THE GENESIS OF SOIL
Soil is not only a support for vegetation, but it is also the zone (the pedosphere) of numerous interactions between climate (water, air, temperature), soil life (micro-organisms, plants, animals) and its residues, the mineral material of the original and added rock, and its position in the landscape
Soil mainly had its origin from rock collectively with animal and vegetable decay, if you are able to guess long stretches or time period when great rock masses were crumbling and breaking. Heat energy, water action, and friction were mostly causative for this. By friction here is meant the rubbing and grinding of rock mass against rock mass. Think of the large rocks, a perfect chaos of them, breaking, scraping, settling against each other. What would be the outcome? Well, I am sure you all could work that out. This is what happened: pieces of rock were worn off, a good deal of heat energy was raised, pieces of rock were pushed together to build new rock masses, some parts becoming dissolved in water. Why, I myself, almost feel the stress and strain of it all. Can you?
Then, also, there were great alterations in temperature. First everything was heated to a high temperature, then gradually became cool. Just think of the cracking, the crumbling, the upheavals, that such alterations must have caused! You know some of the effects in wintertime of sudden freezes and thaws. But the small instances of bursting water pipes and broken pitchers are as nothing to what was going on in the world during those days. The water and the gases in the air helped along this crumbling work.

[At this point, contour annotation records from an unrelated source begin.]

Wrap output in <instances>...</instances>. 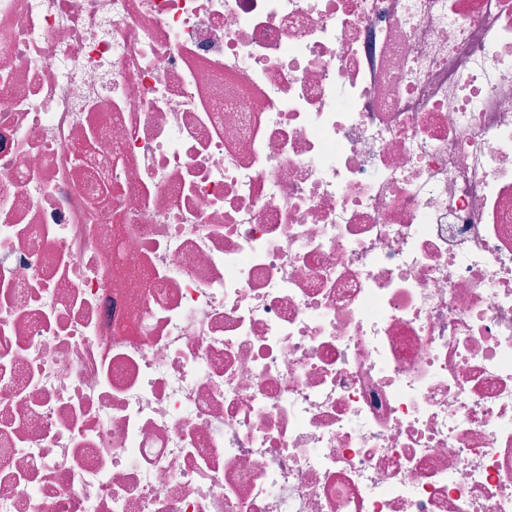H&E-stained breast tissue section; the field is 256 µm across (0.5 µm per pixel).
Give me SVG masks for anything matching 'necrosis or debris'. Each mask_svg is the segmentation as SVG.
<instances>
[{"label":"necrosis or debris","instance_id":"obj_1","mask_svg":"<svg viewBox=\"0 0 512 512\" xmlns=\"http://www.w3.org/2000/svg\"><path fill=\"white\" fill-rule=\"evenodd\" d=\"M0 512H512V0H0Z\"/></svg>","mask_w":512,"mask_h":512}]
</instances>
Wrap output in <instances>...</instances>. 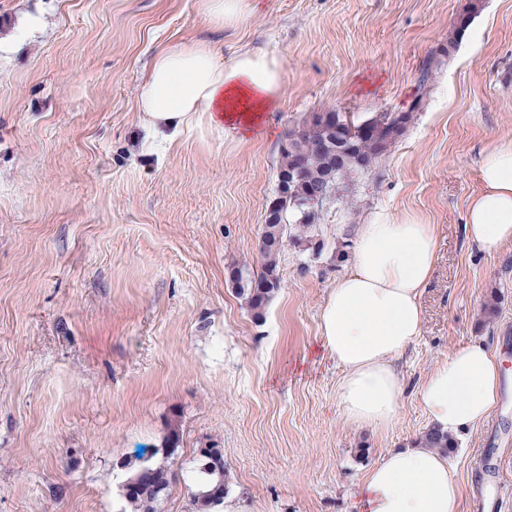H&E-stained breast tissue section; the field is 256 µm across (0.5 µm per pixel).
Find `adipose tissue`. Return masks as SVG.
<instances>
[{"label": "adipose tissue", "instance_id": "1", "mask_svg": "<svg viewBox=\"0 0 512 512\" xmlns=\"http://www.w3.org/2000/svg\"><path fill=\"white\" fill-rule=\"evenodd\" d=\"M221 48L175 44L158 50L142 78L138 107L155 137L173 142L196 113L239 138L278 103L275 57L245 49L230 62ZM482 191L466 212L468 240L488 253L512 245V140L487 148ZM435 225L414 215L374 216L361 225L352 270L331 288L320 320L327 352L345 370L336 386L345 420L382 432L395 422L404 383L394 361L421 334L423 292L437 259ZM501 369L481 341L457 348L423 378L418 396L431 426L456 433L494 411ZM363 512H460L461 491L433 448L386 452L361 488Z\"/></svg>", "mask_w": 512, "mask_h": 512}]
</instances>
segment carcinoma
I'll use <instances>...</instances> for the list:
<instances>
[{
	"instance_id": "carcinoma-1",
	"label": "carcinoma",
	"mask_w": 512,
	"mask_h": 512,
	"mask_svg": "<svg viewBox=\"0 0 512 512\" xmlns=\"http://www.w3.org/2000/svg\"><path fill=\"white\" fill-rule=\"evenodd\" d=\"M336 130L329 132L323 127V114H315L301 126L288 132L287 146L281 148V163L277 173L275 197L270 201L275 221L265 220L259 242L262 257L260 272L243 276L239 269L231 275L238 294L245 299L252 317L259 322L266 309L281 288L279 259L288 244L301 251H312L320 256L323 243L316 240L315 221L319 210L302 207L295 200L310 193L322 184L327 173V161L336 148L351 147L349 158L335 172V182L340 185L354 175L367 172L403 136L412 119L410 112H381L354 123L342 112L334 113ZM397 135L389 137L391 130ZM297 232H292V227ZM416 445L435 448L444 453L455 447L454 439L430 427L415 440ZM202 463L192 471L195 491L191 497L192 512H221L227 494L224 458L221 449L214 446L199 451ZM135 476L144 481L149 489L167 476L162 466H145ZM127 512H157L161 498L147 503L144 495L124 494Z\"/></svg>"
}]
</instances>
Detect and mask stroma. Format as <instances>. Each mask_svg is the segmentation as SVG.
<instances>
[{"instance_id": "35a3bbf8", "label": "stroma", "mask_w": 512, "mask_h": 512, "mask_svg": "<svg viewBox=\"0 0 512 512\" xmlns=\"http://www.w3.org/2000/svg\"><path fill=\"white\" fill-rule=\"evenodd\" d=\"M202 3L0 0V512H124L125 481L159 464L172 475L161 512H190L211 443L237 512H361L366 471L429 426L421 380L474 339L507 373L488 420L456 436L449 471L466 497L474 478L503 477L512 512V246L489 254L463 230L483 150L512 139V0H258L221 29ZM200 41L228 59L277 56L279 105L241 140L201 112L153 144L139 80L156 50ZM407 110L405 134L321 210V257L286 247L254 321L229 272L260 270L289 129L320 112ZM380 211L436 225L438 256L422 333L399 361L398 418L376 433L345 421L319 319Z\"/></svg>"}]
</instances>
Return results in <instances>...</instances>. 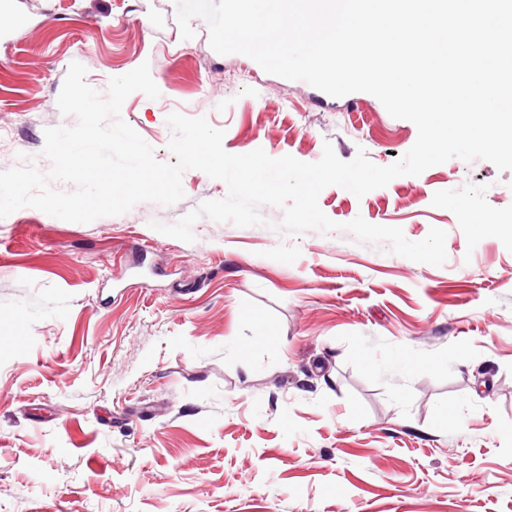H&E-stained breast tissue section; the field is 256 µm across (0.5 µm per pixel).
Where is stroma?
Here are the masks:
<instances>
[{"label":"stroma","mask_w":512,"mask_h":512,"mask_svg":"<svg viewBox=\"0 0 512 512\" xmlns=\"http://www.w3.org/2000/svg\"><path fill=\"white\" fill-rule=\"evenodd\" d=\"M182 38L175 0H0V170L41 157L72 62L106 92L148 64L160 90L121 117L155 150L169 114L223 148L313 163L325 144L386 166L416 126L373 95L333 97ZM76 223H0V512H512V172L454 158L321 210L446 232L443 265L346 232L173 224L227 185ZM500 222L497 231L477 225Z\"/></svg>","instance_id":"35a3bbf8"}]
</instances>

From all this action of rubbing, which action we call mechanical, it is easily understandable how sand was formed. This corresponds one of the great divisions of soil sandy soil. The coasts are great masses of pure sand. If soil were nothing but broken rock volumes then indeed it would be very poor and fruitless. But the early types of animal and vegetable life decomposing became a part of the rock mass and a better soil resulted. So the soils we talk of as sandy soils have merged with the sand other matter, sometimes clay, sometimes vegetable matter or humus, and often animal waste.
Clay takes us to different category of soils clayey soils. It happens that certain parts of rock masses got dissolved when water trickled over them and heat was enough and ample. This dissolution occurred largely because there is in the air a gas called carbon dioxide or carbonic acid gas. This gas attacks and changes contents in rocks. Sometimes you see great rocks with parts holding up looking as if they had been eaten away. Carbonic acid did this. It changed this eaten part into something else which we call clay. A change like this is not mechanical but chemical. The difference in the two forms of change is just this: in the one case of sand, where a mechanical change went on, you still have just what you started with, save that the size of the mass is smaller. You started with a large rock, and ended with little particles of sand. But you had no dissimilar kind of rock in the end. Mechanical action might be exemplified with a piece of lump sugar. Let the sugar act a big mass of rock. Break the sugar, and even the smallest bit is sugar. It is just so with the rock mass; but in the case of a chemical action you begin with one matter and end with another. You started with a big mass of rock which had in it a part that became altered by the acid working on it. It finished in being an totally different thing which we call clay. So in the case of chemical process a certain something is started with and in the end we have an totally different thing. The clay soils are frequently called mud soils because of the quantity of water used in their formation.
The third sort of soil which we farm people have to deal with is lime soil. Remember we are looking on soils from the farm’s viewpoint. This soil of course ordinarily was formed from limestone. Even as shortly as one thing is referred about which we know nothing, another comes up of which we are just as uninformed. And so a whole string of queries follows. Now you are probably saying within yourselves, how was limestone first formed?
Ages ago the lower animal and plant forms picked from the water particles of lime. With the lime they formed frames or houses about themselves as protection from larger animals. Coral is representative of this class of skeleton-forming animal.
As the animal perished the skeleton persisted. Great volumes of this living matter pressed all together, after ages, formed limestone. Some limestones are still in such condition that the shelly formation is still viewable. Marble, a different limestone, is somewhat crystalline in quality. Another familiar limestone is chalk. Maybe you’d like to know a way of always being able to tell limestone. Drop a bit of this acid on some lime. See how it bubbles and fizzles. Then drop some on this chalk and on the marble, too. The same bubbling takes place. So lime must be in these three structures. One doesn’t have to purchase a particular acid for this work, for even the home acids like vinegar will cause the same result.
Then these are the three types of soil with which the farmer has to handle, and which we wish to understand. For one may learn to know his garden soil by analyzing it, just as one learns a lesson by study.